*** Opening of Material for the task ***

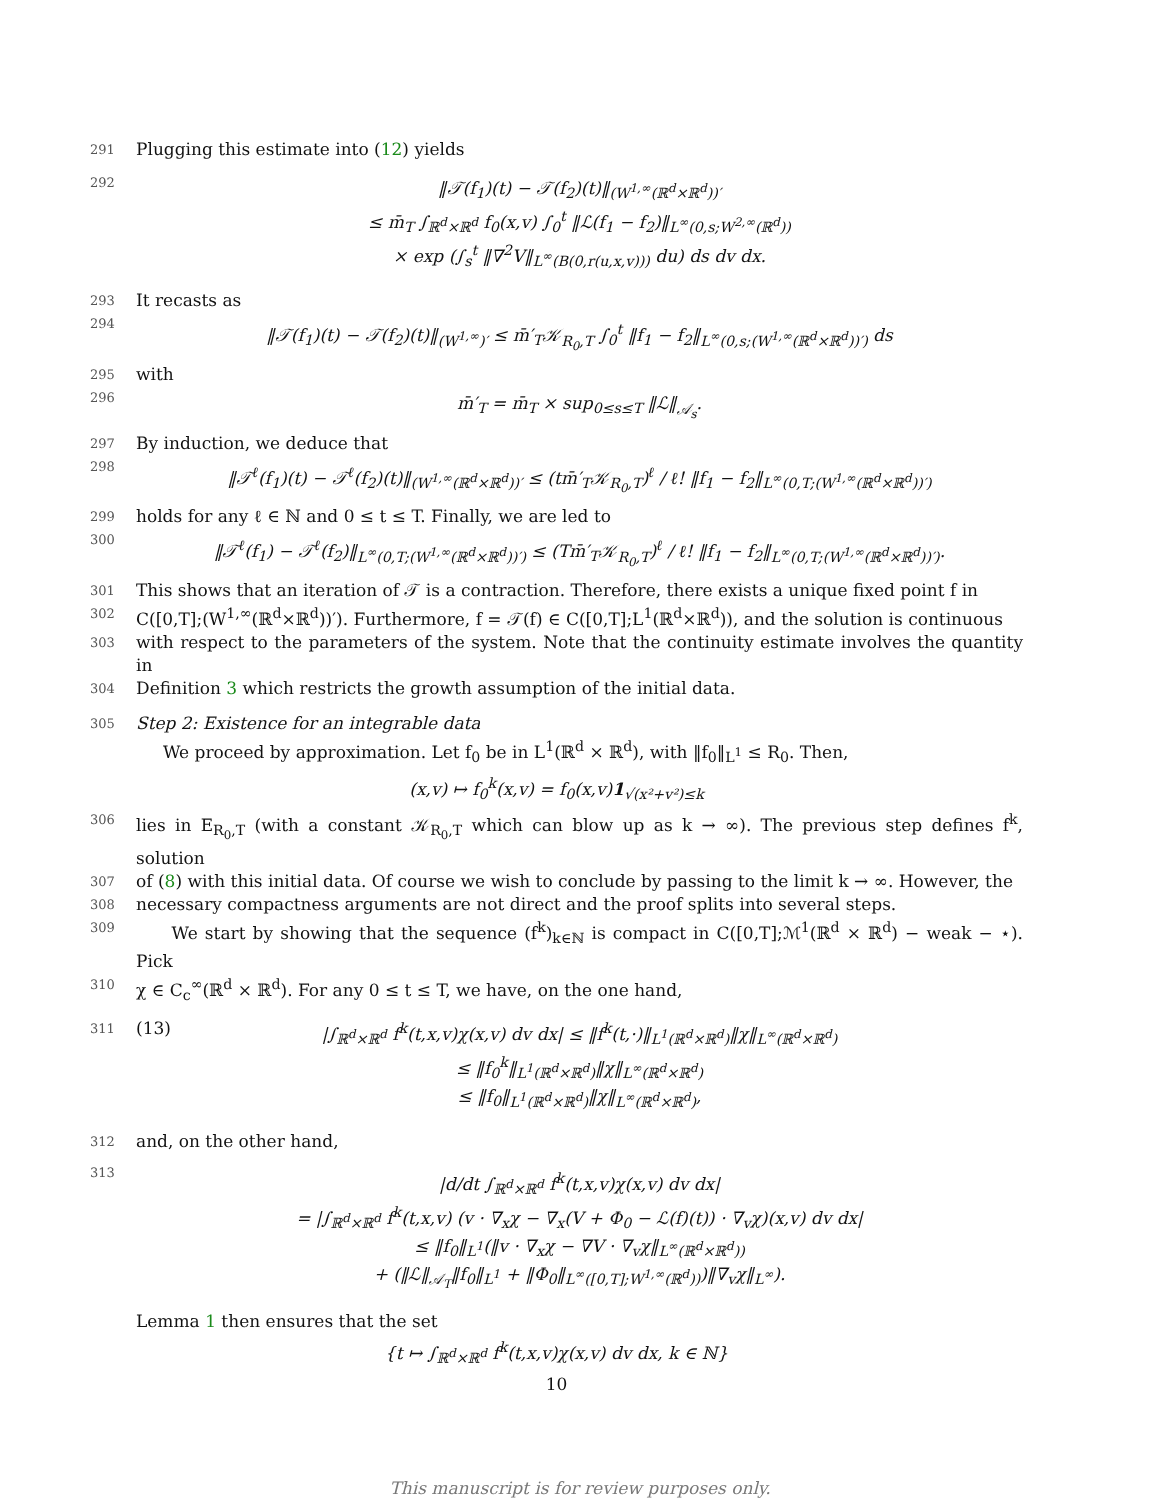291 Plugging this estimate into (12) yields
292 ‖𝒯(f<sub>1</sub>)(t) − 𝒯(f<sub>2</sub>)(t)‖<sub>(W<sup>1,∞</sup>(ℝ<sup>d</sup>×ℝ<sup>d</sup>))′</sub>
≤ m̄<sub>T</sub> ∫<sub>ℝ<sup>d</sup>×ℝ<sup>d</sup></sub> f<sub>0</sub>(x,v) ∫<sub>0</sub><sup>t</sup> ‖ℒ(f<sub>1</sub> − f<sub>2</sub>)‖<sub>L<sup>∞</sup>(0,s;W<sup>2,∞</sup>(ℝ<sup>d</sup>))</sub>
× exp (∫<sub>s</sub><sup>t</sup> ‖∇<sup>2</sup>V‖<sub>L<sup>∞</sup>(B(0,r(u,x,v)))</sub> du) ds dv dx.
293 It recasts as
294 ‖𝒯(f<sub>1</sub>)(t) − 𝒯(f<sub>2</sub>)(t)‖<sub>(W<sup>1,∞</sup>)′</sub> ≤ m̄′<sub>T</sub>𝒦<sub>R<sub>0</sub>,T</sub> ∫<sub>0</sub><sup>t</sup> ‖f<sub>1</sub> − f<sub>2</sub>‖<sub>L<sup>∞</sup>(0,s;(W<sup>1,∞</sup>(ℝ<sup>d</sup>×ℝ<sup>d</sup>))′)</sub> ds
295 with
296 m̄′<sub>T</sub> = m̄<sub>T</sub> × sup<sub>0≤s≤T</sub> ‖ℒ‖<sub>𝒜<sub>s</sub></sub>.
297 By induction, we deduce that
298 ‖𝒯<sup>ℓ</sup>(f<sub>1</sub>)(t) − 𝒯<sup>ℓ</sup>(f<sub>2</sub>)(t)‖<sub>(W<sup>1,∞</sup>(ℝ<sup>d</sup>×ℝ<sup>d</sup>))′</sub> ≤ (tm̄′<sub>T</sub>𝒦<sub>R<sub>0</sub>,T</sub>)<sup>ℓ</sup> / ℓ! ‖f<sub>1</sub> − f<sub>2</sub>‖<sub>L<sup>∞</sup>(0,T;(W<sup>1,∞</sup>(ℝ<sup>d</sup>×ℝ<sup>d</sup>))′)</sub>
299 holds for any ℓ ∈ ℕ and 0 ≤ t ≤ T. Finally, we are led to
300 ‖𝒯<sup>ℓ</sup>(f<sub>1</sub>) − 𝒯<sup>ℓ</sup>(f<sub>2</sub>)‖<sub>L<sup>∞</sup>(0,T;(W<sup>1,∞</sup>(ℝ<sup>d</sup>×ℝ<sup>d</sup>))′)</sub> ≤ (Tm̄′<sub>T</sub>𝒦<sub>R<sub>0</sub>,T</sub>)<sup>ℓ</sup> / ℓ! ‖f<sub>1</sub> − f<sub>2</sub>‖<sub>L<sup>∞</sup>(0,T;(W<sup>1,∞</sup>(ℝ<sup>d</sup>×ℝ<sup>d</sup>))′)</sub>.
301 This shows that an iteration of 𝒯 is a contraction. Therefore, there exists a unique fixed point f in
302 C([0,T];(W<sup>1,∞</sup>(ℝ<sup>d</sup>×ℝ<sup>d</sup>))′). Furthermore, f = 𝒯(f) ∈ C([0,T];L<sup>1</sup>(ℝ<sup>d</sup>×ℝ<sup>d</sup>)), and the solution is continuous
303 with respect to the parameters of the system. Note that the continuity estimate involves the quantity in
304 Definition 3 which restricts the growth assumption of the initial data.
305 Step 2: Existence for an integrable data
We proceed by approximation. Let f<sub>0</sub> be in L<sup>1</sup>(ℝ<sup>d</sup> × ℝ<sup>d</sup>), with ‖f<sub>0</sub>‖<sub>L<sup>1</sup></sub> ≤ R<sub>0</sub>. Then,
(x,v) ↦ f<sub>0</sub><sup>k</sup>(x,v) = f<sub>0</sub>(x,v)1<sub>√(x²+v²)≤k</sub>
306 lies in E<sub>R<sub>0</sub>,T</sub> (with a constant 𝒦<sub>R<sub>0</sub>,T</sub> which can blow up as k → ∞). The previous step defines f<sup>k</sup>, solution
307 of (8) with this initial data. Of course we wish to conclude by passing to the limit k → ∞. However, the
308 necessary compactness arguments are not direct and the proof splits into several steps.
309 We start by showing that the sequence (f<sup>k</sup>)<sub>k∈ℕ</sub> is compact in C([0,T];ℳ<sup>1</sup>(ℝ<sup>d</sup> × ℝ<sup>d</sup>) − weak − ⋆). Pick
310 χ ∈ C<sub>c</sub><sup>∞</sup>(ℝ<sup>d</sup> × ℝ<sup>d</sup>). For any 0 ≤ t ≤ T, we have, on the one hand,
311 (13)
|∫<sub>ℝ<sup>d</sup>×ℝ<sup>d</sup></sub> f<sup>k</sup>(t,x,v)χ(x,v) dv dx| ≤ ‖f<sup>k</sup>(t,·)‖<sub>L<sup>1</sup>(ℝ<sup>d</sup>×ℝ<sup>d</sup>)</sub>‖χ‖<sub>L<sup>∞</sup>(ℝ<sup>d</sup>×ℝ<sup>d</sup>)</sub>
≤ ‖f<sub>0</sub><sup>k</sup>‖<sub>L<sup>1</sup>(ℝ<sup>d</sup>×ℝ<sup>d</sup>)</sub>‖χ‖<sub>L<sup>∞</sup>(ℝ<sup>d</sup>×ℝ<sup>d</sup>)</sub>
≤ ‖f<sub>0</sub>‖<sub>L<sup>1</sup>(ℝ<sup>d</sup>×ℝ<sup>d</sup>)</sub>‖χ‖<sub>L<sup>∞</sup>(ℝ<sup>d</sup>×ℝ<sup>d</sup>)</sub>,
312 and, on the other hand,
313 |d/dt ∫<sub>ℝ<sup>d</sup>×ℝ<sup>d</sup></sub> f<sup>k</sup>(t,x,v)χ(x,v) dv dx|
= |∫<sub>ℝ<sup>d</sup>×ℝ<sup>d</sup></sub> f<sup>k</sup>(t,x,v) (v · ∇<sub>x</sub>χ − ∇<sub>x</sub>(V + Φ<sub>0</sub> − ℒ(f)(t)) · ∇<sub>v</sub>χ)(x,v) dv dx|
≤ ‖f<sub>0</sub>‖<sub>L<sup>1</sup></sub>(‖v · ∇<sub>x</sub>χ − ∇V · ∇<sub>v</sub>χ‖<sub>L<sup>∞</sup>(ℝ<sup>d</sup>×ℝ<sup>d</sup>))</sub>
+ (‖ℒ‖<sub>𝒜<sub>T</sub></sub>‖f<sub>0</sub>‖<sub>L<sup>1</sup></sub> + ‖Φ<sub>0</sub>‖<sub>L<sup>∞</sup>([0,T];W<sup>1,∞</sup>(ℝ<sup>d</sup>))</sub>)‖∇<sub>v</sub>χ‖<sub>L<sup>∞</sup></sub>).
Lemma 1 then ensures that the set
{t ↦ ∫<sub>ℝ<sup>d</sup>×ℝ<sup>d</sup></sub> f<sup>k</sup>(t,x,v)χ(x,v) dv dx, k ∈ ℕ}
10
This manuscript is for review purposes only.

*** Close of Material for the task ***

Work to complete: Take every entry above and transcribe it exactly, with no pictures in the copy.

Solution for this exercise:
291 Plugging this estimate into (12) yields
292 ‖𝒯(f<sub>1</sub>)(t) − 𝒯(f<sub>2</sub>)(t)‖<sub>(W<sup>1,∞</sup>(ℝ<sup>d</sup>×ℝ<sup>d</sup>))′</sub>
≤ m̄<sub>T</sub> ∫<sub>ℝ<sup>d</sup>×ℝ<sup>d</sup></sub> f<sub>0</sub>(x,v) ∫<sub>0</sub><sup>t</sup> ‖ℒ(f<sub>1</sub> − f<sub>2</sub>)‖<sub>L<sup>∞</sup>(0,s;W<sup>2,∞</sup>(ℝ<sup>d</sup>))</sub>
× exp (∫<sub>s</sub><sup>t</sup> ‖∇<sup>2</sup>V‖<sub>L<sup>∞</sup>(B(0,r(u,x,v)))</sub> du) ds dv dx.
293 It recasts as
294 ‖𝒯(f<sub>1</sub>)(t) − 𝒯(f<sub>2</sub>)(t)‖<sub>(W<sup>1,∞</sup>)′</sub> ≤ m̄′<sub>T</sub>𝒦<sub>R<sub>0</sub>,T</sub> ∫<sub>0</sub><sup>t</sup> ‖f<sub>1</sub> − f<sub>2</sub>‖<sub>L<sup>∞</sup>(0,s;(W<sup>1,∞</sup>(ℝ<sup>d</sup>×ℝ<sup>d</sup>))′)</sub> ds
295 with
296 m̄′<sub>T</sub> = m̄<sub>T</sub> × sup<sub>0≤s≤T</sub> ‖ℒ‖<sub>𝒜<sub>s</sub></sub>.
297 By induction, we deduce that
298 ‖𝒯<sup>ℓ</sup>(f<sub>1</sub>)(t) − 𝒯<sup>ℓ</sup>(f<sub>2</sub>)(t)‖<sub>(W<sup>1,∞</sup>(ℝ<sup>d</sup>×ℝ<sup>d</sup>))′</sub> ≤ (tm̄′<sub>T</sub>𝒦<sub>R<sub>0</sub>,T</sub>)<sup>ℓ</sup> / ℓ! ‖f<sub>1</sub> − f<sub>2</sub>‖<sub>L<sup>∞</sup>(0,T;(W<sup>1,∞</sup>(ℝ<sup>d</sup>×ℝ<sup>d</sup>))′)</sub>
299 holds for any ℓ ∈ ℕ and 0 ≤ t ≤ T. Finally, we are led to
300 ‖𝒯<sup>ℓ</sup>(f<sub>1</sub>) − 𝒯<sup>ℓ</sup>(f<sub>2</sub>)‖<sub>L<sup>∞</sup>(0,T;(W<sup>1,∞</sup>(ℝ<sup>d</sup>×ℝ<sup>d</sup>))′)</sub> ≤ (Tm̄′<sub>T</sub>𝒦<sub>R<sub>0</sub>,T</sub>)<sup>ℓ</sup> / ℓ! ‖f<sub>1</sub> − f<sub>2</sub>‖<sub>L<sup>∞</sup>(0,T;(W<sup>1,∞</sup>(ℝ<sup>d</sup>×ℝ<sup>d</sup>))′)</sub>.
301 This shows that an iteration of 𝒯 is a contraction. Therefore, there exists a unique fixed point f in
302 C([0,T];(W<sup>1,∞</sup>(ℝ<sup>d</sup>×ℝ<sup>d</sup>))′). Furthermore, f = 𝒯(f) ∈ C([0,T];L<sup>1</sup>(ℝ<sup>d</sup>×ℝ<sup>d</sup>)), and the solution is continuous
303 with respect to the parameters of the system. Note that the continuity estimate involves the quantity in
304 Definition 3 which restricts the growth assumption of the initial data.
305 Step 2: Existence for an integrable data
We proceed by approximation. Let f<sub>0</sub> be in L<sup>1</sup>(ℝ<sup>d</sup> × ℝ<sup>d</sup>), with ‖f<sub>0</sub>‖<sub>L<sup>1</sup></sub> ≤ R<sub>0</sub>. Then,
(x,v) ↦ f<sub>0</sub><sup>k</sup>(x,v) = f<sub>0</sub>(x,v)1<sub>√(x²+v²)≤k</sub>
306 lies in E<sub>R<sub>0</sub>,T</sub> (with a constant 𝒦<sub>R<sub>0</sub>,T</sub> which can blow up as k → ∞). The previous step defines f<sup>k</sup>, solution
307 of (8) with this initial data. Of course we wish to conclude by passing to the limit k → ∞. However, the
308 necessary compactness arguments are not direct and the proof splits into several steps.
309 We start by showing that the sequence (f<sup>k</sup>)<sub>k∈ℕ</sub> is compact in C([0,T];ℳ<sup>1</sup>(ℝ<sup>d</sup> × ℝ<sup>d</sup>) − weak − ⋆). Pick
310 χ ∈ C<sub>c</sub><sup>∞</sup>(ℝ<sup>d</sup> × ℝ<sup>d</sup>). For any 0 ≤ t ≤ T, we have, on the one hand,
311 (13)
|∫<sub>ℝ<sup>d</sup>×ℝ<sup>d</sup></sub> f<sup>k</sup>(t,x,v)χ(x,v) dv dx| ≤ ‖f<sup>k</sup>(t,·)‖<sub>L<sup>1</sup>(ℝ<sup>d</sup>×ℝ<sup>d</sup>)</sub>‖χ‖<sub>L<sup>∞</sup>(ℝ<sup>d</sup>×ℝ<sup>d</sup>)</sub>
≤ ‖f<sub>0</sub><sup>k</sup>‖<sub>L<sup>1</sup>(ℝ<sup>d</sup>×ℝ<sup>d</sup>)</sub>‖χ‖<sub>L<sup>∞</sup>(ℝ<sup>d</sup>×ℝ<sup>d</sup>)</sub>
≤ ‖f<sub>0</sub>‖<sub>L<sup>1</sup>(ℝ<sup>d</sup>×ℝ<sup>d</sup>)</sub>‖χ‖<sub>L<sup>∞</sup>(ℝ<sup>d</sup>×ℝ<sup>d</sup>)</sub>,
312 and, on the other hand,
313 |d/dt ∫<sub>ℝ<sup>d</sup>×ℝ<sup>d</sup></sub> f<sup>k</sup>(t,x,v)χ(x,v) dv dx|
= |∫<sub>ℝ<sup>d</sup>×ℝ<sup>d</sup></sub> f<sup>k</sup>(t,x,v) (v · ∇<sub>x</sub>χ − ∇<sub>x</sub>(V + Φ<sub>0</sub> − ℒ(f)(t)) · ∇<sub>v</sub>χ)(x,v) dv dx|
≤ ‖f<sub>0</sub>‖<sub>L<sup>1</sup></sub>(‖v · ∇<sub>x</sub>χ − ∇V · ∇<sub>v</sub>χ‖<sub>L<sup>∞</sup>(ℝ<sup>d</sup>×ℝ<sup>d</sup>))</sub>
+ (‖ℒ‖<sub>𝒜<sub>T</sub></sub>‖f<sub>0</sub>‖<sub>L<sup>1</sup></sub> + ‖Φ<sub>0</sub>‖<sub>L<sup>∞</sup>([0,T];W<sup>1,∞</sup>(ℝ<sup>d</sup>))</sub>)‖∇<sub>v</sub>χ‖<sub>L<sup>∞</sup></sub>).
Lemma 1 then ensures that the set
{t ↦ ∫<sub>ℝ<sup>d</sup>×ℝ<sup>d</sup></sub> f<sup>k</sup>(t,x,v)χ(x,v) dv dx, k ∈ ℕ}
10
This manuscript is for review purposes only.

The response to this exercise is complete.